Its like i am stuck at one place while the world is busy walking ahead. And i’ve no one to share my feelings with. There is no one to guide me. I am just alone. And the people in my life are themselves unhappy. An ailing mother who is more worried about my career than her life, i can’t share my fears with her, she might die tomorrow and i would regret everything i said. A big brother, who has everything in his life, job, education,life partner but is unhappy with something which i’ve no idea about. A sister, who is married so i can’t bug her with my problems. Friends who have jobs, money or are in colleges,yet they call me to cry about their life. What am i supposed to do? What’s the use of crying in front of those people who are themselves in agony!
Its like the world itself is unhappy. Lately i’ve come to realise that there is no such thing called happiness. I wonder where has all the happiness gone.
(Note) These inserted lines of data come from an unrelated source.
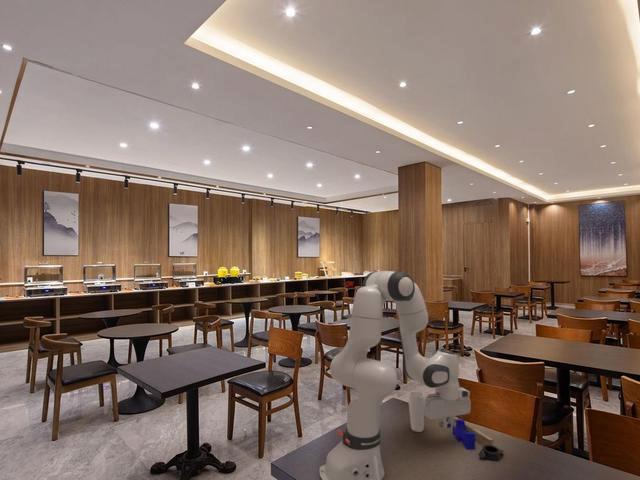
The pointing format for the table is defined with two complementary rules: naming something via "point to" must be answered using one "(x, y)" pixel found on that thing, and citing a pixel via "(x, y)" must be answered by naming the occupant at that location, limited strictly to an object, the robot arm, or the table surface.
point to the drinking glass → (416, 410)
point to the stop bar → (479, 436)
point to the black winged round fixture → (490, 453)
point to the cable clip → (464, 435)
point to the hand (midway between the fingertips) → (447, 427)
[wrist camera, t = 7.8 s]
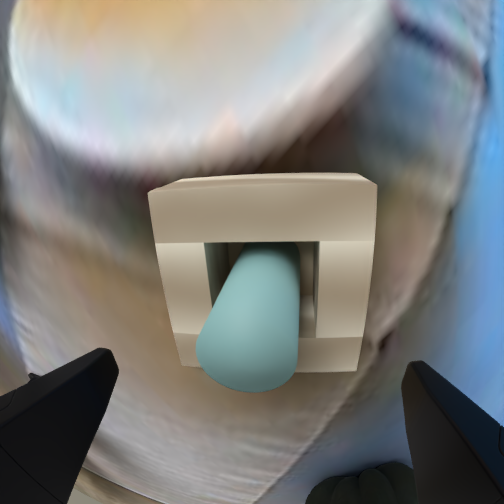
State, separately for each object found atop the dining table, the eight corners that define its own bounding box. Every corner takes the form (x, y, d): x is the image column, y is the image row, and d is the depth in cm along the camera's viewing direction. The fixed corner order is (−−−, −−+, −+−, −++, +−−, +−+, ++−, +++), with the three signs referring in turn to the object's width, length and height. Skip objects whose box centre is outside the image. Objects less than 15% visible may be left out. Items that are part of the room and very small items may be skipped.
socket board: (339, 358, 19) (346, 412, 15) (186, 353, 21) (163, 401, 16) (352, 171, 15) (377, 185, 10) (156, 179, 17) (109, 197, 12)
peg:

People have a secure career, they are earning huge sums of money, they are in a steady relationship, they have a healthy family, a secure future and yet they demand more. Why are we humans so greedy? Why can’t we be satisfied with what we have? Every time i try sharing my problems with a person, he/she makes me realize that my problems are nothing in front of the problems they have to face. And instead of finding a solution to my miseries, i start worrying about them.
I’ve made mistakes, but may be those mistakes were the only way for me to move ahead. But this time, i am stuck. I can’t see a way out. I am just waiting, and i don’t even know what am i waiting for. Truly speaking its been 7 years, and i am still waiting, for that true happiness, the one when we are truly happy from the heart.
Is this life? Is this how it is supposed to be?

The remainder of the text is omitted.